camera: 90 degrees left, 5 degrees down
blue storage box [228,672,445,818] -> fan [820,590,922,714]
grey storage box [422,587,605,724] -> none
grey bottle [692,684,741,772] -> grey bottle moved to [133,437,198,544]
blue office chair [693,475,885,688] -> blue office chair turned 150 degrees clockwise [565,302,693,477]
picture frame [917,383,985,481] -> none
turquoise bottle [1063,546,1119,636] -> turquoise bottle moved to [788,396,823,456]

■ Task objective
Write the lines out exactly, from the one with "picture frame [917,383,985,481] -> none" down to the last line of the listing, and leave out all others.

■ Your response
picture frame [917,383,985,481] -> none
turquoise bottle [1063,546,1119,636] -> turquoise bottle moved to [788,396,823,456]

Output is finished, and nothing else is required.